Text shown ▸

In 1968, the first patient with pituitary adenoma underwent the GKS by Leksell. Thereafter, stereotactic radiosurgery has been known as a primary modality in the neurosurgical treatment of secretory pituitary microadenomas or as a supplementary treatment option for secretory macroadenomas. GKS can facilitate adenoma growth control and long-term hormonal control. Furthermore, GKS does not affect the adjacent normal brain structures (1). In a study conducted by Jagannathan et al. 90 patients underwent GKS for Cushing’s disease. They demonstrated a 54% cure rate with a mean time to remission of 13 months, with a 22% rate of hypopituitarism, and a 5% rate of cranial nerve neuropathies (5).
Hayashi et al. reported tumor growth control rate between 93 and 94%, for pituitary adenoma after GKS. Many studies have demonstrated tumor growth control rate greater than 95% (1).
A mean tumor control rate of 96% (with a mean follow-up of 4 years or more) was reported by Sheehan et al. in 1621 patients with secretory pituitary adenoma, who underwent radiosurgery (7).
Castro et al. in their experiment on 28 patients with functioning pituitary adenomas treated with radiosurgery, showed 67% hormonal control (8).
Elshirbiny et al. reported 60% clinical improvement, tumor size control, and hormonal control in their results of GKS on 24 patients. None of their cases showed panhypopituitarism during the follow-up period (1). In our study after 4 years follow up no laboratory findings of pituitary insufficiency were observed.

Tasks to perform ▸
1 > Condense the paragraph of the radiosurgery text that begins "In 1968, the first patient" into a bulleted list that keeps its main facts.
2 > Pick up the radiosurgery text right after its final sentence, "In our study after 4 years follow up no laboratory findings of pituitary insufficiency were observed.", and continue it.
The lines that follow are separate material, unrelated to the radiosurgery text.

Information provided ▸
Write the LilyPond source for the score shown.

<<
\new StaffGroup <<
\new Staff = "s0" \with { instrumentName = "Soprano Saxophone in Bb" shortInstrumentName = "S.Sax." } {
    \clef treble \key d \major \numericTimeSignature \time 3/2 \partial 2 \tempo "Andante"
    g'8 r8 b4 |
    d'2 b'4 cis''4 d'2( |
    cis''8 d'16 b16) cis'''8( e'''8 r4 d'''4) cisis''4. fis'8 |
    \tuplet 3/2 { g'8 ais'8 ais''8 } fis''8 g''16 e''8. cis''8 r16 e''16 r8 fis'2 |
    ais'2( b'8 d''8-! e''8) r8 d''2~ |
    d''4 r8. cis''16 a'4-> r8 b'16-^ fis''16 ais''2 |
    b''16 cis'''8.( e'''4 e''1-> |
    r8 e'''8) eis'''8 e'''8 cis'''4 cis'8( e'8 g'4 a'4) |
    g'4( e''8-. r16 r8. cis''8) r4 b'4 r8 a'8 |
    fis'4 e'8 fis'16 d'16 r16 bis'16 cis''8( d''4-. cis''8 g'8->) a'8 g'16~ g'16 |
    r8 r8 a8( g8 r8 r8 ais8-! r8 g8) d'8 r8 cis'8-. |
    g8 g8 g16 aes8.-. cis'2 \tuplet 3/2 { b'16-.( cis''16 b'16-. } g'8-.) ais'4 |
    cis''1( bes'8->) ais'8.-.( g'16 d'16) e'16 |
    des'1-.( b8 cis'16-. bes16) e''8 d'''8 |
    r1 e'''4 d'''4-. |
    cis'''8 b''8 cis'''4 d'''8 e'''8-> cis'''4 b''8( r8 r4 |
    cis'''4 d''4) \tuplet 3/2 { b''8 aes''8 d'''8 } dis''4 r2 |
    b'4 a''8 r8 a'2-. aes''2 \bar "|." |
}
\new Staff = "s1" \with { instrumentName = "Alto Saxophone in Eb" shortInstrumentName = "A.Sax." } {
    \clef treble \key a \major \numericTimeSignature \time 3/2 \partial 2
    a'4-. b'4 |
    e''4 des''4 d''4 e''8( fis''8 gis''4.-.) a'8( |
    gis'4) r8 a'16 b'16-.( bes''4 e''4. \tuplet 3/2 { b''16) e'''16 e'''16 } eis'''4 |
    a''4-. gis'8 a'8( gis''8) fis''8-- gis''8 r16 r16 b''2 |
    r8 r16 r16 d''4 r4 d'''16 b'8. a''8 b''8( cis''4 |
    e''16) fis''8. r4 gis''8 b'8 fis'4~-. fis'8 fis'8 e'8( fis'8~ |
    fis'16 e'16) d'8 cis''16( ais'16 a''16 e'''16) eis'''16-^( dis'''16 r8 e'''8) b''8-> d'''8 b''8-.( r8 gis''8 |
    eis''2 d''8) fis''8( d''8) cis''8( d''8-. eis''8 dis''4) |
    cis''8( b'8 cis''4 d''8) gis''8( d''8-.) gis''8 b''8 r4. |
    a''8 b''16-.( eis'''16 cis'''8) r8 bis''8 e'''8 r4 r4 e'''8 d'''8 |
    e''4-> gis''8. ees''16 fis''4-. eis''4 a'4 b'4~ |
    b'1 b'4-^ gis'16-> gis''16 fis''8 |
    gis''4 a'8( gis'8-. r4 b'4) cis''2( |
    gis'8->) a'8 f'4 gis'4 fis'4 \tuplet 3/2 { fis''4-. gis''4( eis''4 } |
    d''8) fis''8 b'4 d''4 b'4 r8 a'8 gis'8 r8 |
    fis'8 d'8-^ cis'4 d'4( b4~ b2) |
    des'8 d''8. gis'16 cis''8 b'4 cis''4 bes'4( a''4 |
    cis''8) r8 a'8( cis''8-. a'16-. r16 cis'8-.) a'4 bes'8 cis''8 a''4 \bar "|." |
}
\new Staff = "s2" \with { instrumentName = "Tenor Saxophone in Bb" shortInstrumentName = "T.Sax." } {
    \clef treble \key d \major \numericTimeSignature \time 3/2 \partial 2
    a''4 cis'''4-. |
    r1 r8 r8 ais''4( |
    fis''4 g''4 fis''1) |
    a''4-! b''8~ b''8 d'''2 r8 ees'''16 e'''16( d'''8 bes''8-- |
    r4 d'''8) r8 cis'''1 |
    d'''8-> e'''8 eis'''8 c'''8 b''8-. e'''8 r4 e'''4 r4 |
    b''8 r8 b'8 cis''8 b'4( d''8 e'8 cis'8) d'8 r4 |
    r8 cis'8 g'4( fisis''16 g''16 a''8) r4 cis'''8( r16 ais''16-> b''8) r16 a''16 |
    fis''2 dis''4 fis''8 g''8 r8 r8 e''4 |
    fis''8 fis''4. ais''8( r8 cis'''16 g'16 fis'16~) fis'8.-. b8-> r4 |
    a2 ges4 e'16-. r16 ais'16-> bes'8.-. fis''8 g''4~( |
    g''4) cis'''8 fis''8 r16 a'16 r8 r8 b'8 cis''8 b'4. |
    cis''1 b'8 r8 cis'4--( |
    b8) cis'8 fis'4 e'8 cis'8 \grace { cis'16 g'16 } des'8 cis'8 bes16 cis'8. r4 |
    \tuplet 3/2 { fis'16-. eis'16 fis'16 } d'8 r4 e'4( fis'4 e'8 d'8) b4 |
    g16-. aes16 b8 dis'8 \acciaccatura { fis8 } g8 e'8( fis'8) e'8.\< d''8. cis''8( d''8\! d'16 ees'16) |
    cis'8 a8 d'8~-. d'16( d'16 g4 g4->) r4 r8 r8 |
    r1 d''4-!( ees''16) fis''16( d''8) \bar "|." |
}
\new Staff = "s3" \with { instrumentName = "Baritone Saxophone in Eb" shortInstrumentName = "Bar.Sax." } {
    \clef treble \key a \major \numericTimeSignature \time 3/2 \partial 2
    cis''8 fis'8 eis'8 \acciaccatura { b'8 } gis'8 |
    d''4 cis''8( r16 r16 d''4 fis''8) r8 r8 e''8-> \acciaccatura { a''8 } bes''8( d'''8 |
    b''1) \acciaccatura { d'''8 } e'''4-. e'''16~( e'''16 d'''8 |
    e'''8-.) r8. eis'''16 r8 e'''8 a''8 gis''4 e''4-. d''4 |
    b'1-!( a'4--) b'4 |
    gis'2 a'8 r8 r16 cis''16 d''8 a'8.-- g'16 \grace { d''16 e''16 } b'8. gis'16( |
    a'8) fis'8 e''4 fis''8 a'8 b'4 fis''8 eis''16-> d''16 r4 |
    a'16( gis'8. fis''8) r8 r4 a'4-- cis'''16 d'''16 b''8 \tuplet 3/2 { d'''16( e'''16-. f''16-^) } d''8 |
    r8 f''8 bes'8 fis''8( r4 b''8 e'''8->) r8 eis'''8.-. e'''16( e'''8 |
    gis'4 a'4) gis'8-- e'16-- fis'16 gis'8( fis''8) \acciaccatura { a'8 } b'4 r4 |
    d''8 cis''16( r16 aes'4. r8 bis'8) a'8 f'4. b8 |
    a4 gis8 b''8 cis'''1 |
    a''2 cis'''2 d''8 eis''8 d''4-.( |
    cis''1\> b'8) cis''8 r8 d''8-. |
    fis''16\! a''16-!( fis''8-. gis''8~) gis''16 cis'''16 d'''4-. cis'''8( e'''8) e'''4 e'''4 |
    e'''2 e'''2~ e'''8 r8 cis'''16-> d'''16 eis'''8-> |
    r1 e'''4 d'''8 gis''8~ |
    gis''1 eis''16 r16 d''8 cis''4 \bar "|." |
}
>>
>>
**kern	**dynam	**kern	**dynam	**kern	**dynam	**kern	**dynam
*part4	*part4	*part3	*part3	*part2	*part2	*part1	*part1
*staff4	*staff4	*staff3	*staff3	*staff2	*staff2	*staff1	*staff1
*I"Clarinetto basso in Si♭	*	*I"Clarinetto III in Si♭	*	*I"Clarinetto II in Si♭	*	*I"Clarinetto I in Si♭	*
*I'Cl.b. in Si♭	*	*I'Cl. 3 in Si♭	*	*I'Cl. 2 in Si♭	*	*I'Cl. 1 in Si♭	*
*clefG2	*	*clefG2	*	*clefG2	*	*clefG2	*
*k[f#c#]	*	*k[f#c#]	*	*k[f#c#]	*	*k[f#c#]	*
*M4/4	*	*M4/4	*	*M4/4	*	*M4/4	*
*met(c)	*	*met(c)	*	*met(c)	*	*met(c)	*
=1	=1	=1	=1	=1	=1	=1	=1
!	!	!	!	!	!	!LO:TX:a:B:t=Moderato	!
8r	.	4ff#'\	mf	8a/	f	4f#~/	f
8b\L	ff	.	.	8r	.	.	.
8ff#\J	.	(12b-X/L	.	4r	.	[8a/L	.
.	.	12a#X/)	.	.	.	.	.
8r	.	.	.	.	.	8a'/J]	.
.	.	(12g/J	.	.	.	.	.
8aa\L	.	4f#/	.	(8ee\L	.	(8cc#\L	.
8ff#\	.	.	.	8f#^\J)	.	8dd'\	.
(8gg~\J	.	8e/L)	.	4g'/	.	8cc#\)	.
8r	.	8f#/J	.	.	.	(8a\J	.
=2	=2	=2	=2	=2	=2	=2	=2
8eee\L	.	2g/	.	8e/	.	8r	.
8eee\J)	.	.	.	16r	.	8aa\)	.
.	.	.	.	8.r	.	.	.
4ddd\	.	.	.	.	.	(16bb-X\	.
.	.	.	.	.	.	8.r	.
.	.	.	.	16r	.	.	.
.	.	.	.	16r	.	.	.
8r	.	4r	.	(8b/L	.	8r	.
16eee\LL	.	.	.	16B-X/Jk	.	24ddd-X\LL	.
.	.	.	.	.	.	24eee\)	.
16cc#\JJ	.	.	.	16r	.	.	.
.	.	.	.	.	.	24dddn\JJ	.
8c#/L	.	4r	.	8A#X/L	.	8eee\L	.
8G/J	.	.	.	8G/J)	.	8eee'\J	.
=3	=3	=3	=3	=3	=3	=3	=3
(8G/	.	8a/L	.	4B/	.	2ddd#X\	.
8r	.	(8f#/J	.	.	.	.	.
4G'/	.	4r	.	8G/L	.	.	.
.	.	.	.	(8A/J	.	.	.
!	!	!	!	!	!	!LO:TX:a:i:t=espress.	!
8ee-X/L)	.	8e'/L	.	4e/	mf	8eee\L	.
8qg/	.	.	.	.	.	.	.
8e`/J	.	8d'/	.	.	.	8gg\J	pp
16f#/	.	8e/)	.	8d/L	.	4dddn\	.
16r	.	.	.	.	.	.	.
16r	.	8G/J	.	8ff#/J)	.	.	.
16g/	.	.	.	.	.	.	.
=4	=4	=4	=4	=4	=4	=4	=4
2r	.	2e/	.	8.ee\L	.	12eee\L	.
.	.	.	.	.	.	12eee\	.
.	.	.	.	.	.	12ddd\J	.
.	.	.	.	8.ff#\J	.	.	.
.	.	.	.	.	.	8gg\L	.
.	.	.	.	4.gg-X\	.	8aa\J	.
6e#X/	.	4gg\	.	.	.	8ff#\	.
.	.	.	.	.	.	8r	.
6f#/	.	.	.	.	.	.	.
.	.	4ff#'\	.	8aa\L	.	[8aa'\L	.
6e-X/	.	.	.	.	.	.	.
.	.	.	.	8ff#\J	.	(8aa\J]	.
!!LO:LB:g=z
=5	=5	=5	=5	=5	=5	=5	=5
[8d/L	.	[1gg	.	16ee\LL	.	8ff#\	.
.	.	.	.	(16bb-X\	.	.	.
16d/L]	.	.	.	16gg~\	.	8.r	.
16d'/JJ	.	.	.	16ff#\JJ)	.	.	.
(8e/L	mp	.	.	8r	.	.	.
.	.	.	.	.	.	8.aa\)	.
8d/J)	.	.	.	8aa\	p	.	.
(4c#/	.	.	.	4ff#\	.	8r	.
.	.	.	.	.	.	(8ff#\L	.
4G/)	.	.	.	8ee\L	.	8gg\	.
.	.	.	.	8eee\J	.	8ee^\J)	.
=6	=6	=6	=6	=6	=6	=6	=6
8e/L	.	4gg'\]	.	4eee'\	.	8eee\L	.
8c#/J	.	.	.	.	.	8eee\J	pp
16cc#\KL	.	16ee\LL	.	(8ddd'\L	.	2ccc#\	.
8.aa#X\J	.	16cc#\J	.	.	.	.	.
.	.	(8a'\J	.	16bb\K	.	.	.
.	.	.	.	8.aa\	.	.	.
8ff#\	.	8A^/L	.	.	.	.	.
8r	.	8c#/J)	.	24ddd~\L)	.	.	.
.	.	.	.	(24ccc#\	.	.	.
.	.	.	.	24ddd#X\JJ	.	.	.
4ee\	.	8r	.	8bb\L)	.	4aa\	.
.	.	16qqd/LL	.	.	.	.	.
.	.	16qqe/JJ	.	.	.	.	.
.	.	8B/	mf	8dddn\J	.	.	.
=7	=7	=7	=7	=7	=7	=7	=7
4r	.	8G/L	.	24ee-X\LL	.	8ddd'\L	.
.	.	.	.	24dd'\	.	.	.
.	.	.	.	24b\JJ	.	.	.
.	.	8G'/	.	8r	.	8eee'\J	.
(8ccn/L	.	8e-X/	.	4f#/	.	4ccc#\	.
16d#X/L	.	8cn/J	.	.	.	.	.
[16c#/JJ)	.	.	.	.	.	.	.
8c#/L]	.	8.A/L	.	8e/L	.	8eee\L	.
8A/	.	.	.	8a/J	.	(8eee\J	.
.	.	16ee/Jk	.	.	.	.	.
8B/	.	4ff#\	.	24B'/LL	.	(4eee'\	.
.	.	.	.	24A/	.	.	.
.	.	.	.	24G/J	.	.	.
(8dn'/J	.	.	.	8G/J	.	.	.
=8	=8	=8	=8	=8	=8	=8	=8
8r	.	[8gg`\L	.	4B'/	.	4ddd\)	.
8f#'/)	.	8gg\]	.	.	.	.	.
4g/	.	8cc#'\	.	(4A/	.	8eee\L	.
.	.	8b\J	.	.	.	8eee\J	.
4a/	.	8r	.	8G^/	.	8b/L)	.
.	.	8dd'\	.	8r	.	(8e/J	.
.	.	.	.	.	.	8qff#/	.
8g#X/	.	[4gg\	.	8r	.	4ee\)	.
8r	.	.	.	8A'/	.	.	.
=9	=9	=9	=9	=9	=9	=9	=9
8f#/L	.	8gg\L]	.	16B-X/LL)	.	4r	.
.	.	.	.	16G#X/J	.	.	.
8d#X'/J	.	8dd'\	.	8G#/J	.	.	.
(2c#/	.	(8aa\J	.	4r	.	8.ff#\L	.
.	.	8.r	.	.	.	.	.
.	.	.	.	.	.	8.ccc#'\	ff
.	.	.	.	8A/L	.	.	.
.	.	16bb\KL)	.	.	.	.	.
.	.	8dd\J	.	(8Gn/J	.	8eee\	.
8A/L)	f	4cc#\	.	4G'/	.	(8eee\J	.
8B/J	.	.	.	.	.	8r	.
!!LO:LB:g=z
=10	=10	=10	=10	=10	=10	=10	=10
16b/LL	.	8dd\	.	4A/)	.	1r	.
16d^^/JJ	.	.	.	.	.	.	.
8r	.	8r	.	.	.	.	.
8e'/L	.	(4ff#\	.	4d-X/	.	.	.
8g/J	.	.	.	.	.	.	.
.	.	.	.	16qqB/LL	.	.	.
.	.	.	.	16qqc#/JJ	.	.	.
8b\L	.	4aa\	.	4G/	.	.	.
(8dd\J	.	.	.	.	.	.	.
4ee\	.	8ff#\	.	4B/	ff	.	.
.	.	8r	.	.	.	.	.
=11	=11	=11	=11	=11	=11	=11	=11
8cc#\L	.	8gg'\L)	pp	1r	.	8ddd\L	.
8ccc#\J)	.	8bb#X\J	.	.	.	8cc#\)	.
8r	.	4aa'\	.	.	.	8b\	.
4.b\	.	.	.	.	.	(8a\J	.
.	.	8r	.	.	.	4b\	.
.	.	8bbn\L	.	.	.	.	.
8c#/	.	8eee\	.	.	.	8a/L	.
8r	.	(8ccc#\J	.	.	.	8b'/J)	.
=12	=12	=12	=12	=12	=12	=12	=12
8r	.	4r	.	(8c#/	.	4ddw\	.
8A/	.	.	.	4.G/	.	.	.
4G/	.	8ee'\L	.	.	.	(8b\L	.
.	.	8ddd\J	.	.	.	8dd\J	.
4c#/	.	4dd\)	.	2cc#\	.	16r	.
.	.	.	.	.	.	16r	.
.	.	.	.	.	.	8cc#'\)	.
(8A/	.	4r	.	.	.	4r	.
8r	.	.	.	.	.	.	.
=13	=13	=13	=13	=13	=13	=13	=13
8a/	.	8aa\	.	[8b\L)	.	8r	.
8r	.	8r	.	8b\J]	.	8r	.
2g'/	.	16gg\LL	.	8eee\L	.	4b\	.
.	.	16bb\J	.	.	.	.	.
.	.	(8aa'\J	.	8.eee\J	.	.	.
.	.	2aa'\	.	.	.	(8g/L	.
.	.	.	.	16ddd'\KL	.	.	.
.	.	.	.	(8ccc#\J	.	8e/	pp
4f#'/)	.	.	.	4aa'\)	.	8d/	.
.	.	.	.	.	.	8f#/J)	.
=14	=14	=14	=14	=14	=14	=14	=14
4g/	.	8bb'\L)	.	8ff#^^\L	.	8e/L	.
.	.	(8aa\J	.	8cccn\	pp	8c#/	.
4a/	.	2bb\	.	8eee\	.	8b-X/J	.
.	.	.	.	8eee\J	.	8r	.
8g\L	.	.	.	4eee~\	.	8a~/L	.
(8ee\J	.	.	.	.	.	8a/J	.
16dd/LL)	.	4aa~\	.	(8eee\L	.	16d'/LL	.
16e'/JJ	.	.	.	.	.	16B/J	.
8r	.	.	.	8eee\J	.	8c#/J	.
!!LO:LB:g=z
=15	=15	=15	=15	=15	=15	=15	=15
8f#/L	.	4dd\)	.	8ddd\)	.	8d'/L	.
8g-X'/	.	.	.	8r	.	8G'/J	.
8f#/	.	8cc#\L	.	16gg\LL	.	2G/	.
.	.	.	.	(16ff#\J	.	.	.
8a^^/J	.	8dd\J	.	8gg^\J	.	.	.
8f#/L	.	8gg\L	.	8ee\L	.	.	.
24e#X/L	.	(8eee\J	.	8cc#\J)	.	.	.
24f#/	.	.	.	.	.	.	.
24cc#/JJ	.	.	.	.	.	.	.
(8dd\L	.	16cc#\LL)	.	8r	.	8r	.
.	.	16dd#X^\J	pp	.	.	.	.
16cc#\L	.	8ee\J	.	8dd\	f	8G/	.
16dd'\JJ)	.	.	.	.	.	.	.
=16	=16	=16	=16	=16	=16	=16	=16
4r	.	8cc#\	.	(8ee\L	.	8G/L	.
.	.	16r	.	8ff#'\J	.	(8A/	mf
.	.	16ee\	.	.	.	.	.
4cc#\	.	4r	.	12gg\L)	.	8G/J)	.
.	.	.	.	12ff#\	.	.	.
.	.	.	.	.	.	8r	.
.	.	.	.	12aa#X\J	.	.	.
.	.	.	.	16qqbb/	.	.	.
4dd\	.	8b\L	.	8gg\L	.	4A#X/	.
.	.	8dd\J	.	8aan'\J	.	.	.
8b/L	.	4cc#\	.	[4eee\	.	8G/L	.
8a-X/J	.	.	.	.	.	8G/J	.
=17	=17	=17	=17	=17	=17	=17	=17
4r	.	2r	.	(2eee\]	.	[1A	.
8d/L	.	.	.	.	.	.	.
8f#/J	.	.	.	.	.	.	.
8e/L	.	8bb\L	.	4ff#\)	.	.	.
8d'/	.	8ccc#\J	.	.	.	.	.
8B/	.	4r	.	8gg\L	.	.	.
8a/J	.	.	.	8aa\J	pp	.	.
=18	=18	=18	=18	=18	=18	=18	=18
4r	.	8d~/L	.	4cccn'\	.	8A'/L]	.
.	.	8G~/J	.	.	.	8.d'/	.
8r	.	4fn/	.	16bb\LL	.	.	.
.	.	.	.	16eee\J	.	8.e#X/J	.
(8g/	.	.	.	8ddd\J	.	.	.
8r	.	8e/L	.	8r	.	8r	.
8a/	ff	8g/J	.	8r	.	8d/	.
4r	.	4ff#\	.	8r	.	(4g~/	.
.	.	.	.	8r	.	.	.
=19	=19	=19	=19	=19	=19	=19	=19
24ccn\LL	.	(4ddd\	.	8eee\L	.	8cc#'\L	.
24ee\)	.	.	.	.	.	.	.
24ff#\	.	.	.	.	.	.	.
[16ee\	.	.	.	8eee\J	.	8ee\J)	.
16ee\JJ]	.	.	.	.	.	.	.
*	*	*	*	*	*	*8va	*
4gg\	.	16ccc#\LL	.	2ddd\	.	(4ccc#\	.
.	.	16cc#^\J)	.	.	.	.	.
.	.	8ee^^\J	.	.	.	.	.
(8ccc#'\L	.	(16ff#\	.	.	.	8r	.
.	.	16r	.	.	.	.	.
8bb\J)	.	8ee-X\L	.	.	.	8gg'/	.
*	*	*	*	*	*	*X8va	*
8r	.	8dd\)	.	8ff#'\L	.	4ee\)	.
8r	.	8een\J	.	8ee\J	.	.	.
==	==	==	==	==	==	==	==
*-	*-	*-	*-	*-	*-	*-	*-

Task-by-task outputs ▸
1 >
- 1968: Leksell performed the first GKS on a patient with pituitary adenoma.
- Stereotactic radiosurgery has since been a primary modality for secretory pituitary microadenomas and a supplementary option for secretory macroadenomas.
- GKS can provide adenoma growth control and long-term hormonal control without affecting adjacent normal brain structures (1).
- Jagannathan et al. (90 patients with Cushing's disease): 54% cure rate, mean time to remission of 13 months, 22% hypopituitarism, and 5% cranial nerve neuropathies (5).

2 >
Authors of several studies mentioned higher hormonal control rate in GKS group than in the conventional one. In the fractionated radiotherapy group, the risk of radiation-induced complications was higher than in the GKS group.
One of the major advantages of stereotactic radiosurgery is the low incidence of pituitary insufﬁciency. TSS has been chosen as the primary management modality due to the rapid control of hormonal hypersecretion in contrast to the radiosurgery. Shrinkage of tumor usually requires a long period of time, making this modality inapplicable for those patients with optic nerve compression symptoms (3).
Radiotherapy influences tumors gradually, and success rates for hormonal control are very different. This approach is indicated if the pituitary adenoma shows oncogenic characteristics. The best targets for stereotaxic radio surgery are apparent small adenoma residuals, which show evidence of expansion at repeated MRI and suspicious invasion to the cavernous sinus (9).